“Üstüne ölü toprağı serpilmiş gibi…” sözü bizim üzerimize de yapışmasın diye uyandırma servisine dikkat kesiliyoruz. Herhalde bu kadar açıklama yeterlidir ama yine de daha anlaşılır kılalım…    

Bir kişi hakiki Gençlerbirliği taraftarı ise Alpaslan Göksel Gültekin’in sosyal medya hesabını takip etmek durumundadır. Zira yaptığı yorumları beğenmek zorunda değilsiniz ama ortaya koyduğu belgelere dikkat kesilmek zorundasınız.

Örneğin Rahmetli Cavcav’ın canı ile uğraştığı kısa zaman diliminde neler olduğunu 11 adet tapuyu yan yana koyarak gözümüze sokuyor Gültekin…      

Ortada sorumlu durumunda en az 5-6 yetkili var. Yahu bir kişi de ortaya çıksa da “ben bu işin içinde yokum, işte koyduğum şerh” dese…

Böyle bir şey olmadığına göre; o çemberin içinde yer alan hiç kimse bu acil operasyondan kendisini muaf tutamaz.  

Esas bomba Göksel’in son twitinde…

11 adet tapuda adı geçen şirketin sahibi kendisini arıyor. Orada anlatılanları masal sınıfına sokan durumu izninizle biraz yorumlamak isterim.

 . Canının derdine düşen bir kişi en zor günlerinde; değil sorumlu olduğu kulübün arsasını, kendi mülkünü bile satmayı kolay kolay aklından geçirmez.

 . Üstelik arsa sahibi kulübün o anda en küçük bir parasal sıkıntısı da yok.

 . Kulüp aldığı sembolik parayı dövize yatırsa veya TL faiz alsa, o arsaların getireceği ranta yıllarca hiçbir şekilde ulaşamaz.

 . Bizim gördüğümüz bu gerçeği Rahmetli Cavcav görememiş oluyor öyle mi ? 

 . Hadi Başkan’ın müşteri bulma işini birine vereceğini varsayalım; bu görevi işin uzmanı olan kendi oğlu Önder Cavcav’a mı verir, yoksa genç bir yöneticiyi mi uygun görür ? 

 . Müşteri bulunamayınca da; kulüp içinden iyilik sever bir kişi çıkıp problemi çözmeye talip olur !

 . Efsane iş adamı ve futbolun gerçek patronunun sekiz yıl boyunca yanında olmuş ve tüccarlığını yakından izlemiş bir kişi olarak anlatılanlar bana hiç anlamlı gelmedi.
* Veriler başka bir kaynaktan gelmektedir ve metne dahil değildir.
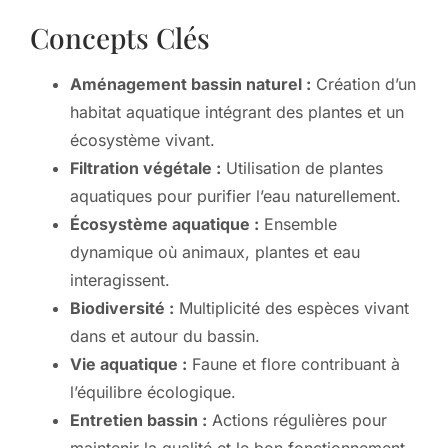
Concepts Clés
Aménagement bassin naturel :
Création d’un
habitat aquatique intégrant des plantes et un
écosystème vivant.
Filtration végétale :
Utilisation de plantes
aquatiques pour purifier l’eau naturellement.
Écosystème aquatique :
Ensemble
dynamique où animaux, plantes et eau
interagissent.
Biodiversité :
Multiplicité des espèces vivant
dans et autour du bassin.
Vie aquatique :
Faune et flore contribuant à
l’équilibre écologique.
Entretien bassin :
Actions régulières pour
maintenir la qualité et le bon fonctionnement.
Daha mantıklı bir açıklama dinlemeye de hazırım…  

İrfan Can Kahveci’nin kaybedilen sözleşmesini görmeyen kaldı mı ?  

Her türlü ayrıntısını öğrenmeyen kaldı mı ?

Beysukent Evleri’nde 128 bağımsız bölüme ait dökümleri görmeyen kaldı mı ?

Buna karşılık Gençlerbirliği kasasına giren parayı (küçük bağış hariç) veya Gençlerbirliği adına çıkmış herhangi bir kayıtlı tapuyu gören oldu mu ?

Hepsini geçtim…

Bu konuda açıklama zahmetine katlanan bir kişiye rastlayan oldu mu ?

Göksel arada sırada bilmece de soruyor ?

Haritaları ortaya koyarak, “Bu araziler kimin ?” sorusunu yöneltiyor…

Belli ki oradan birbiriyle ilişkili süreçleri bağlayarak gidilen yolu göstermek istiyor. Yani “armut piş ağzıma düş” durumu…

Bu kadar hazıra konduktan sonra Göksel’e teşekkür etmesi gereken kişiler, “ne çomaklıyorsun” diye içten içe kendisine kızmıyorlarsa ben bir şey bilmiyorum.   

Ve ben de bunun için bu cesur ve çalışkan taraftarımızı kutluyorum.

En büyük yanılgı “ihraç edersek kurtuluruz” inancıdır.